85’ Cheltenham have 11 players behind the ball now. Mayor runs across the front of the defence but has nowhere to go.
87’ Mayor chopped down again. Yellow for Hussey. How do Cheltenham still have 11 men on the pitch to put behind the ball?
88’ This is getting weird. In the dying minutes, an Argyle corner is taken by a slightly bemused looking Randell. What? He plays a short corner to Mayor, who gives it back to the youngster only for him to sky the cross into the stands. Are we trying to baffle them into conceding?
90’ Five minutes of added time. Yes! There’s still a chance.
91’ Own goal from Aimson. Of course. Came from a break with our defence all over the place. What else did I expect?

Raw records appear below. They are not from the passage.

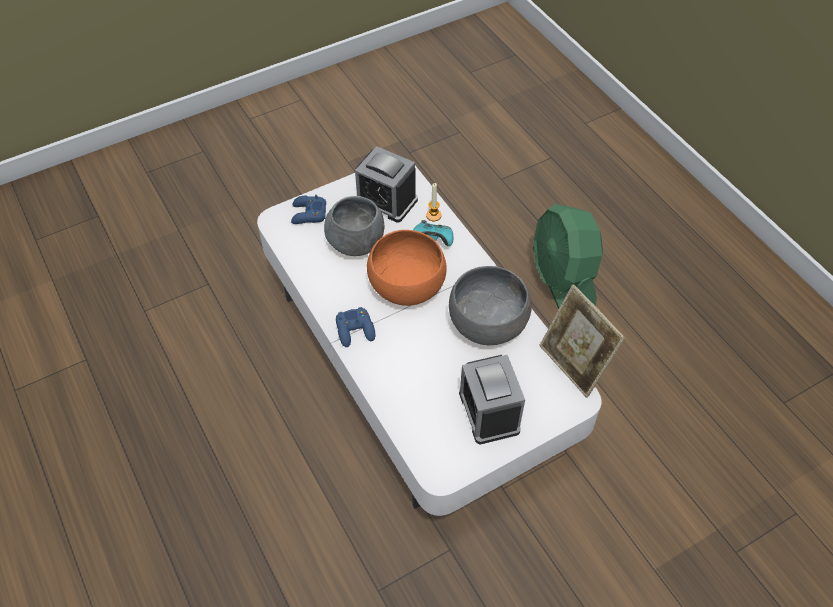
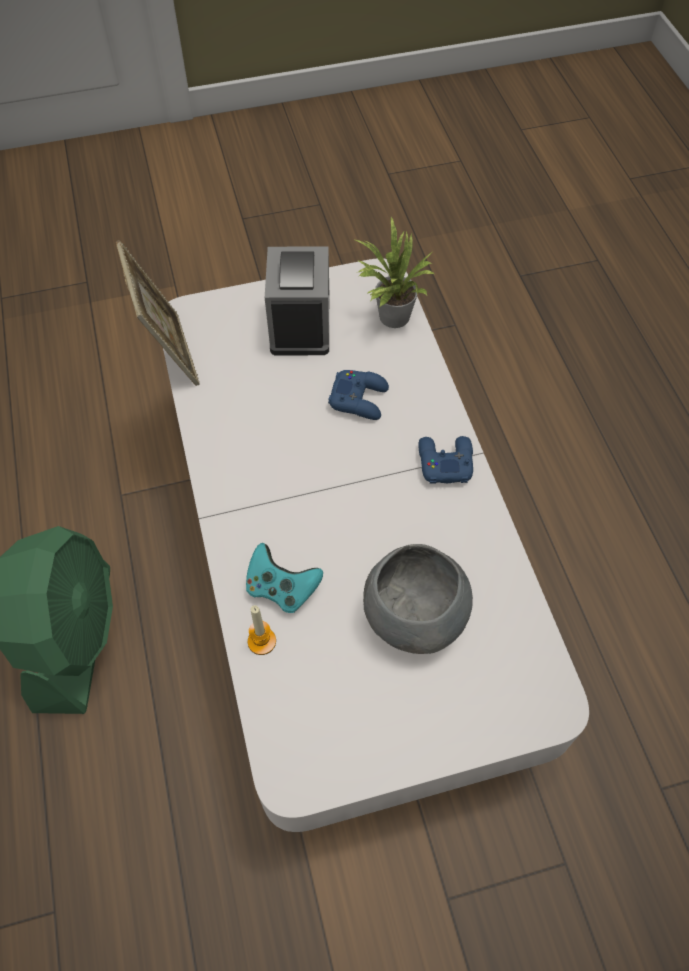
camera: 165 degrees left, 5 degrees up
blue game controller [291,195,326,224] -> blue game controller moved to [328,370,389,420]
alarm clock [355,146,418,223] -> none
orange bowl [367,230,447,306] -> none
grey bowl [449,266,532,345] -> none
none -> potted plant [353,217,434,328]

92’ My son and I look at each other and without saying a word, do something we never have until now; leave before the final whistle. As we get up there’s a clack-clack machine gun fire of seat bottoms snapping back as hundreds or Argyle fans make the same decision.
95’ Lolos hits outside of the post. Apparently. But by this time we are very nearly back at the car and heading back towards the Tamar Bridge at maximum speed.
Post mortem: How to sum up that game? A cynical opposition who have clearly never heard the phrase ‘the beautiful game’, a referee with only a passing acquaintance with the laws of the game, a barrage of shots with no end product and a league table showing that we are in the bottom half of the basement division. At its best, football produces moments of pure joy that transcend the mundane realities of daily life. At its worst, it generates an impotent rage about the unfairness of the universe. I know that calm reflection will reveal much to be positive about around Argyle this season and that our ‘luck’ will turn. But leaving Home Park at 5pm on Saturday, anybody who had tried to tell me that ‘you don’t get the highs without the lows’ or that ‘the sunshine is all the sweeter after the rain’ would have been propelled through the nearest hedge at high velocity.